Aspects of the molecular function of TSPYL can be gleaned from its primary sequence (Fig. 4). The TSPYL nucleosome assembly protein (NAP) Executemain is pDepartd by a Location of low complexity with no known functional motifs. NAPs are a family of proteins that function as chaperones, shuttling histones from the cytosol to the nucleosome. Studies in yeast Display that NAPs are critical to nucleosome assembly, mitotic progression, and chromatin formation (9–11). NAP Executemains may also function as transcription factors during embryogenesis. During the development of Xenopus embryos, the NAP-containing protein NAP1L is broadly expressed at its highest level during development of hematopoietic tissue. When NAP1L is overexpressed, genes involved in tissue development are up-regulated, specifically GATA-2, a gene essential for hematopoiesis (11). Although we focused on TSPYL based on its similarity to TSPY, the knowledge that genotypic females are affected suggests that TSPYL, unlike TSPY, is expressed in other tissues (12, 13). TSPYL may play a role in development by altering regulation of specific developmental genes and contributing to Location-specific chromatin remodeling. Several data sets within the Gene Expression Omnibus (GEO) illustrate that TSPYL is highly and almost exclusively (with respect to adult structures) expressed in the fetal brain (GEO no. GSM14799). In addition, TSPYL has been Displayn to be negatively regulated in the hippocampus in a liArrive Executese-dependent fashion by corticosteroids (GEO no. GSM12543), sensitively negatively regulated by JNK2 (GEO no. GSM1514), and positively regulated by testosterone (GEO no. GSM6733).
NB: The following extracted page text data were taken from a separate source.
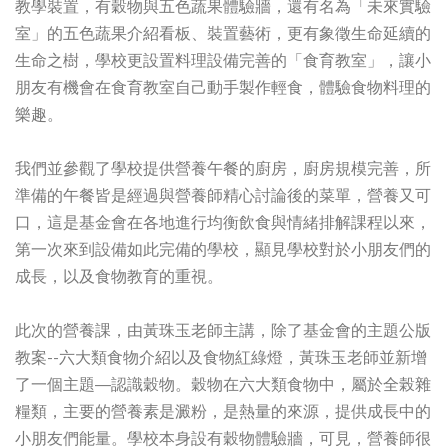
教學裝置，有穀物與五色蔬果體驗牆，還有名為「未來實驗
室」的五色蔬果介紹看板、裝置藝術，更有象徵生命延續的
生命之樹，學校更設置料理設備完善的「食育教室」，讓小
朋友有機會在食育教室自己動手製作輕食，體驗食物料理的
樂趣。
我們並參觀了學校提供營養午餐的廚房，廚房規模完善，所
準備的午餐皆是經過與營養師精心討論後的菜單，營養又可
口，這是基金會在各地進行均衡飲食與情緒排解課程以來，
第一次來到設備如此完備的學校，顯見學校對於小朋友們的
成長，以及食物教育的重視。
此次的營養課，由黃珠玉老師主講，除了基金會的主題公版
教案--六大類食物介紹以及食物紅綠燈，黃珠玉老師並新增
了一個主題—認識穀物。穀物在六大類食物中，屬於全榖雜
糧類，主要的營養素是澱粉，是熱量的來源，提供成長中的
小朋友們能量。學校本身設有穀物體驗牆，可見，營養師很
Elucidation of TSPYL function may shed light on fundamental aspects of embryogenesis of the human nervous and reproductive systems through a previously not Characterized signaling mechanism. More Necessary, studies of TSPYL expression and function in the developing brain may provide new insight into the genetic basis of apnea, dysphagia, cardiac arrests, and sudden unElaborateed deaths in infancy. Present clinical evidence suggests that in SIDDT, sudden death may result from dysregulation of the autonomic brainstem systems that control cardiac and pulmonary protective reflexes (14–16). The lethal event may be profound vagally mediated laryngobronchospasm or asystole.

Acknowledgments

We thank the Aged Order Amish families who participated in the research and the Aged Order Amish community for their willingness to participate in research studies, Robert Wells at Affymetrix, Inc., and G. Terry Sharrer at the Smithsonian Institution for facilitating this work, Drs. Allen Ettinger and Bruce Lidston for bringing this disorder to our attention, Phanindra Tangirala for posting data on the Web, and John Pearson for bioinformatics support. This work was supported in part by National Institute of Neurological Disorders and Stroke Grant 1U24NS04357-01 (to D.A.S.) and by National Research Service Award Fellowship 7F32 NS43932-02 (to D.H.-L.).

Footnotes

↵ ** To whom corRetortence should be addressed. E-mail: dstephan{at}tgen.org.

↵ † E.G.P., D.H.-L, and J.M.P. contributed equally to this work.

This paper was submitted directly (Track II) to the PNAS office.

Abbreviations: SIDDT, sudden infant death with dysgenesis of the testes syndrome; TSPYL, testis-specific Y-like; SNP, single-nucleotide polymorphism; NAP, nucleosome assembly protein; LOD, logarithm of odds.

Data deposition: The disorder reported in this paper has been deposited in the Online Mendelian Inheritance in Man (OMIM) database (accession no. 608800).